Top of Material for this exercise
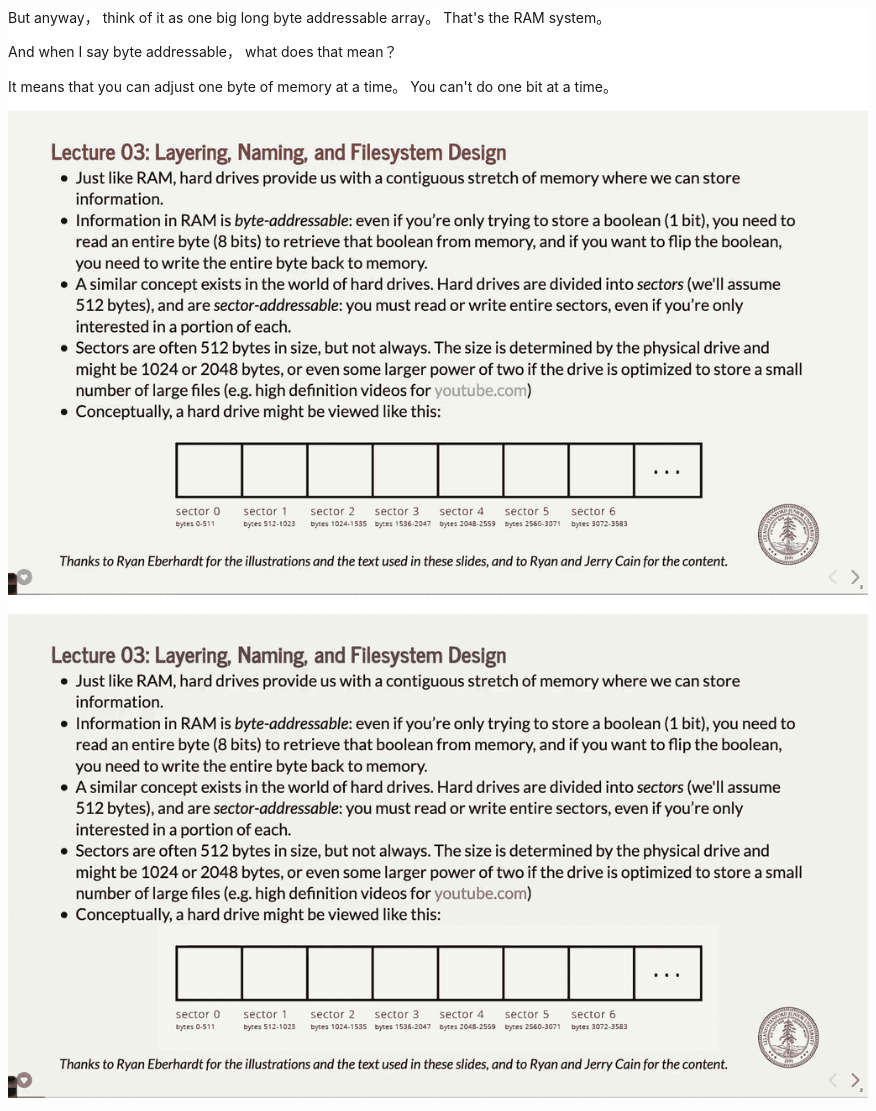  But anyway， think of it as one big long byte addressable array。 That's the RAM system。

 And when I say byte addressable， what does that mean？

 It means that you can adjust one byte of memory at a time。 You can't do one bit at a time。



![](img/ab730a8becfb15893f836f4928a920c1_15.png)

![](img/ab730a8becfb15893f836f4928a920c1_16.png)
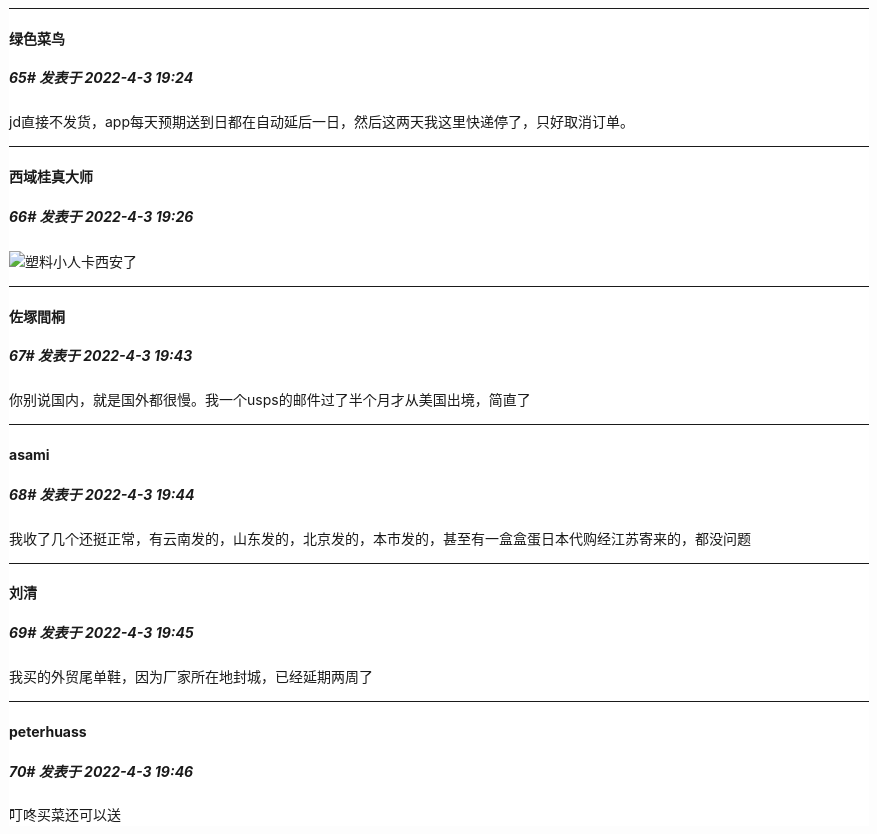 *****

####  绿色菜鸟  
##### 65#       发表于 2022-4-3 19:24

jd直接不发货，app每天预期送到日都在自动延后一日，然后这两天我这里快递停了，只好取消订单。

*****

####  西域桂真大师  
##### 66#       发表于 2022-4-3 19:26

<img src="https://static.saraba1st.com/image/smiley/face2017/213.gif" referrerpolicy="no-referrer">塑料小人卡西安了

*****

####  佐塚間桐  
##### 67#       发表于 2022-4-3 19:43

你别说国内，就是国外都很慢。我一个usps的邮件过了半个月才从美国出境，简直了

*****

####  asami  
##### 68#       发表于 2022-4-3 19:44

我收了几个还挺正常，有云南发的，山东发的，北京发的，本市发的，甚至有一盒盒蛋日本代购经江苏寄来的，都没问题

*****

####  刘清  
##### 69#       发表于 2022-4-3 19:45

我买的外贸尾单鞋，因为厂家所在地封城，已经延期两周了

*****

####  peterhuass  
##### 70#       发表于 2022-4-3 19:46

叮咚买菜还可以送

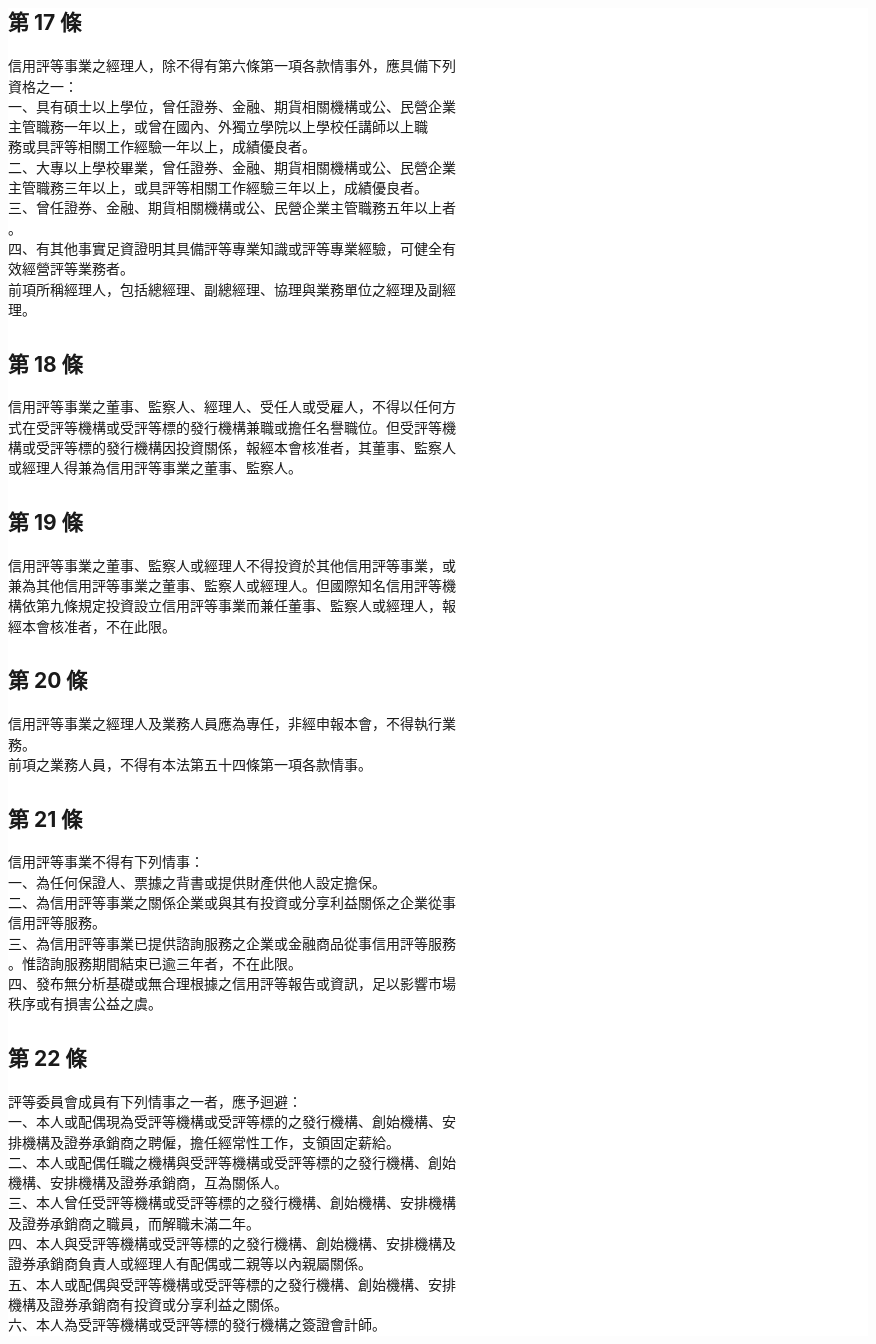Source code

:第 17 條
--------
信用評等事業之經理人，除不得有第六條第一項各款情事外，應具備下列  
資格之一：  
一、具有碩士以上學位，曾任證券、金融、期貨相關機構或公、民營企業  
    主管職務一年以上，或曾在國內、外獨立學院以上學校任講師以上職  
    務或具評等相關工作經驗一年以上，成績優良者。  
二、大專以上學校畢業，曾任證券、金融、期貨相關機構或公、民營企業  
    主管職務三年以上，或具評等相關工作經驗三年以上，成績優良者。  
三、曾任證券、金融、期貨相關機構或公、民營企業主管職務五年以上者  
    。  
四、有其他事實足資證明其具備評等專業知識或評等專業經驗，可健全有  
    效經營評等業務者。  
前項所稱經理人，包括總經理、副總經理、協理與業務單位之經理及副經  
理。

第 18 條
--------
信用評等事業之董事、監察人、經理人、受任人或受雇人，不得以任何方  
式在受評等機構或受評等標的發行機構兼職或擔任名譽職位。但受評等機  
構或受評等標的發行機構因投資關係，報經本會核准者，其董事、監察人  
或經理人得兼為信用評等事業之董事、監察人。

第 19 條
--------
信用評等事業之董事、監察人或經理人不得投資於其他信用評等事業，或  
兼為其他信用評等事業之董事、監察人或經理人。但國際知名信用評等機  
構依第九條規定投資設立信用評等事業而兼任董事、監察人或經理人，報  
經本會核准者，不在此限。

第 20 條
--------
信用評等事業之經理人及業務人員應為專任，非經申報本會，不得執行業  
務。  
前項之業務人員，不得有本法第五十四條第一項各款情事。

第 21 條
--------
信用評等事業不得有下列情事：  
一、為任何保證人、票據之背書或提供財產供他人設定擔保。  
二、為信用評等事業之關係企業或與其有投資或分享利益關係之企業從事  
    信用評等服務。  
三、為信用評等事業已提供諮詢服務之企業或金融商品從事信用評等服務  
    。惟諮詢服務期間結束已逾三年者，不在此限。  
四、發布無分析基礎或無合理根據之信用評等報告或資訊，足以影響市場  
    秩序或有損害公益之虞。

第 22 條
--------
評等委員會成員有下列情事之一者，應予迴避：  
一、本人或配偶現為受評等機構或受評等標的之發行機構、創始機構、安  
    排機構及證券承銷商之聘僱，擔任經常性工作，支領固定薪給。  
二、本人或配偶任職之機構與受評等機構或受評等標的之發行機構、創始  
    機構、安排機構及證券承銷商，互為關係人。  
三、本人曾任受評等機構或受評等標的之發行機構、創始機構、安排機構  
    及證券承銷商之職員，而解職未滿二年。  
四、本人與受評等機構或受評等標的之發行機構、創始機構、安排機構及  
    證券承銷商負責人或經理人有配偶或二親等以內親屬關係。  
五、本人或配偶與受評等機構或受評等標的之發行機構、創始機構、安排  
    機構及證券承銷商有投資或分享利益之關係。  
六、本人為受評等機構或受評等標的發行機構之簽證會計師。
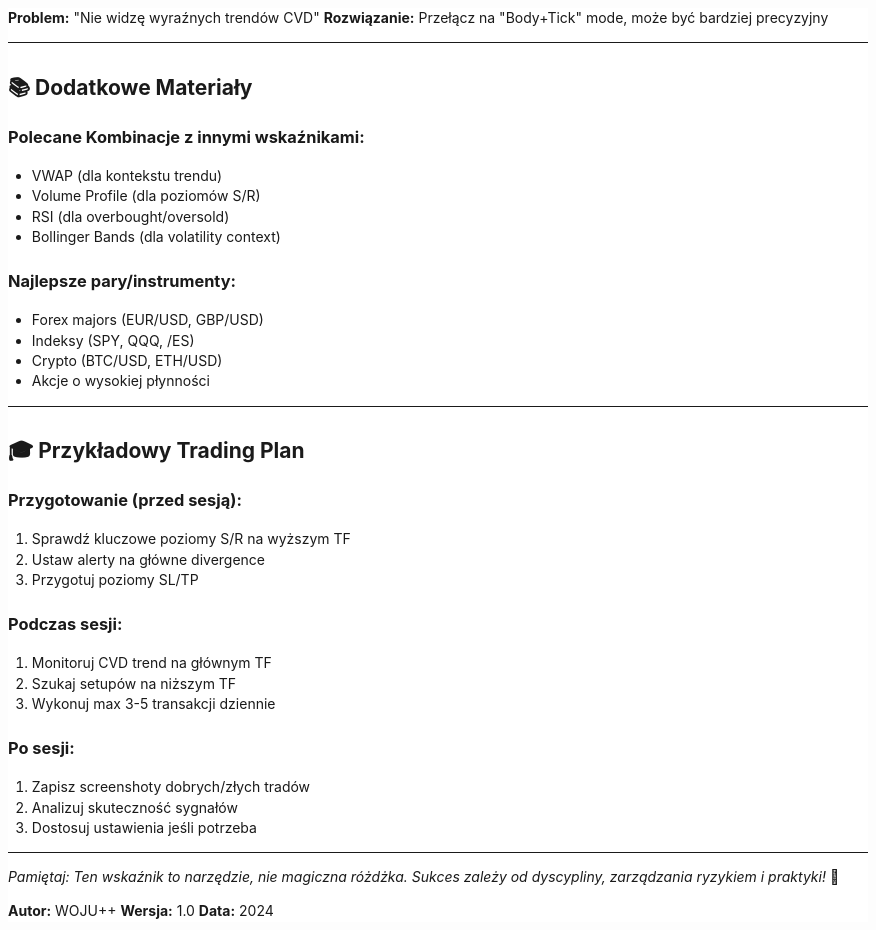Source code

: **Problem:** "Nie widzę wyraźnych trendów CVD"
**Rozwiązanie:** Przełącz na "Body+Tick" mode, może być bardziej precyzyjny

---

## 📚 Dodatkowe Materiały

### **Polecane Kombinacje z innymi wskaźnikami:**
- VWAP (dla kontekstu trendu)
- Volume Profile (dla poziomów S/R)
- RSI (dla overbought/oversold)
- Bollinger Bands (dla volatility context)

### **Najlepsze pary/instrumenty:**
- Forex majors (EUR/USD, GBP/USD)
- Indeksy (SPY, QQQ, /ES)
- Crypto (BTC/USD, ETH/USD)
- Akcje o wysokiej płynności

---

## 🎓 Przykładowy Trading Plan

### **Przygotowanie (przed sesją):**
1. Sprawdź kluczowe poziomy S/R na wyższym TF
2. Ustaw alerty na główne divergence
3. Przygotuj poziomy SL/TP

### **Podczas sesji:**
1. Monitoruj CVD trend na głównym TF
2. Szukaj setupów na niższym TF
3. Wykonuj max 3-5 transakcji dziennie

### **Po sesji:**
1. Zapisz screenshoty dobrych/złych tradów
2. Analizuj skuteczność sygnałów
3. Dostosuj ustawienia jeśli potrzeba

---

*Pamiętaj: Ten wskaźnik to narzędzie, nie magiczna różdżka. Sukces zależy od dyscypliny, zarządzania ryzykiem i praktyki!* 🎯

**Autor:** WOJU++
**Wersja:** 1.0
**Data:** 2024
Bottom of Material for this exercise
Repeat the records in full, precisely, and keep the pictures out.

**Answer to this exercise:**
  But anyway， think of it as one big long byte addressable array。 That's the RAM system。

 And when I say byte addressable， what does that mean？

 It means that you can adjust one byte of memory at a time。 You can't do one bit at a time。



![](img/ab730a8becfb15893f836f4928a920c1_15.png)

![](img/ab730a8becfb15893f836f4928a920c1_16.png)
 *****

####  绿色菜鸟  
##### 65#       发表于 2022-4-3 19:24

jd直接不发货，app每天预期送到日都在自动延后一日，然后这两天我这里快递停了，只好取消订单。

*****

####  西域桂真大师  
##### 66#       发表于 2022-4-3 19:26

<img src="https://static.saraba1st.com/image/smiley/face2017/213.gif" referrerpolicy="no-referrer">塑料小人卡西安了

*****

####  佐塚間桐  
##### 67#       发表于 2022-4-3 19:43

你别说国内，就是国外都很慢。我一个usps的邮件过了半个月才从美国出境，简直了

*****

####  asami  
##### 68#       发表于 2022-4-3 19:44

我收了几个还挺正常，有云南发的，山东发的，北京发的，本市发的，甚至有一盒盒蛋日本代购经江苏寄来的，都没问题

*****

####  刘清  
##### 69#       发表于 2022-4-3 19:45

我买的外贸尾单鞋，因为厂家所在地封城，已经延期两周了

*****

####  peterhuass  
##### 70#       发表于 2022-4-3 19:46

叮咚买菜还可以送

Source code

:第 17 條
--------
信用評等事業之經理人，除不得有第六條第一項各款情事外，應具備下列  
資格之一：  
一、具有碩士以上學位，曾任證券、金融、期貨相關機構或公、民營企業  
    主管職務一年以上，或曾在國內、外獨立學院以上學校任講師以上職  
    務或具評等相關工作經驗一年以上，成績優良者。  
二、大專以上學校畢業，曾任證券、金融、期貨相關機構或公、民營企業  
    主管職務三年以上，或具評等相關工作經驗三年以上，成績優良者。  
三、曾任證券、金融、期貨相關機構或公、民營企業主管職務五年以上者  
    。  
四、有其他事實足資證明其具備評等專業知識或評等專業經驗，可健全有  
    效經營評等業務者。  
前項所稱經理人，包括總經理、副總經理、協理與業務單位之經理及副經  
理。

第 18 條
--------
信用評等事業之董事、監察人、經理人、受任人或受雇人，不得以任何方  
式在受評等機構或受評等標的發行機構兼職或擔任名譽職位。但受評等機  
構或受評等標的發行機構因投資關係，報經本會核准者，其董事、監察人  
或經理人得兼為信用評等事業之董事、監察人。

第 19 條
--------
信用評等事業之董事、監察人或經理人不得投資於其他信用評等事業，或  
兼為其他信用評等事業之董事、監察人或經理人。但國際知名信用評等機  
構依第九條規定投資設立信用評等事業而兼任董事、監察人或經理人，報  
經本會核准者，不在此限。

第 20 條
--------
信用評等事業之經理人及業務人員應為專任，非經申報本會，不得執行業  
務。  
前項之業務人員，不得有本法第五十四條第一項各款情事。

第 21 條
--------
信用評等事業不得有下列情事：  
一、為任何保證人、票據之背書或提供財產供他人設定擔保。  
二、為信用評等事業之關係企業或與其有投資或分享利益關係之企業從事  
    信用評等服務。  
三、為信用評等事業已提供諮詢服務之企業或金融商品從事信用評等服務  
    。惟諮詢服務期間結束已逾三年者，不在此限。  
四、發布無分析基礎或無合理根據之信用評等報告或資訊，足以影響市場  
    秩序或有損害公益之虞。

第 22 條
--------
評等委員會成員有下列情事之一者，應予迴避：  
一、本人或配偶現為受評等機構或受評等標的之發行機構、創始機構、安  
    排機構及證券承銷商之聘僱，擔任經常性工作，支領固定薪給。  
二、本人或配偶任職之機構與受評等機構或受評等標的之發行機構、創始  
    機構、安排機構及證券承銷商，互為關係人。  
三、本人曾任受評等機構或受評等標的之發行機構、創始機構、安排機構  
    及證券承銷商之職員，而解職未滿二年。  
四、本人與受評等機構或受評等標的之發行機構、創始機構、安排機構及  
    證券承銷商負責人或經理人有配偶或二親等以內親屬關係。  
五、本人或配偶與受評等機構或受評等標的之發行機構、創始機構、安排  
    機構及證券承銷商有投資或分享利益之關係。  
六、本人為受評等機構或受評等標的發行機構之簽證會計師。
Source code

: **Problem:** "Nie widzę wyraźnych trendów CVD"
**Rozwiązanie:** Przełącz na "Body+Tick" mode, może być bardziej precyzyjny

---

## 📚 Dodatkowe Materiały

### **Polecane Kombinacje z innymi wskaźnikami:**
- VWAP (dla kontekstu trendu)
- Volume Profile (dla poziomów S/R)
- RSI (dla overbought/oversold)
- Bollinger Bands (dla volatility context)

### **Najlepsze pary/instrumenty:**
- Forex majors (EUR/USD, GBP/USD)
- Indeksy (SPY, QQQ, /ES)
- Crypto (BTC/USD, ETH/USD)
- Akcje o wysokiej płynności

---

## 🎓 Przykładowy Trading Plan

### **Przygotowanie (przed sesją):**
1. Sprawdź kluczowe poziomy S/R na wyższym TF
2. Ustaw alerty na główne divergence
3. Przygotuj poziomy SL/TP

### **Podczas sesji:**
1. Monitoruj CVD trend na głównym TF
2. Szukaj setupów na niższym TF
3. Wykonuj max 3-5 transakcji dziennie

### **Po sesji:**
1. Zapisz screenshoty dobrych/złych tradów
2. Analizuj skuteczność sygnałów
3. Dostosuj ustawienia jeśli potrzeba

---

*Pamiętaj: Ten wskaźnik to narzędzie, nie magiczna różdżka. Sukces zależy od dyscypliny, zarządzania ryzykiem i praktyki!* 🎯

**Autor:** WOJU++
**Wersja:** 1.0
**Data:** 2024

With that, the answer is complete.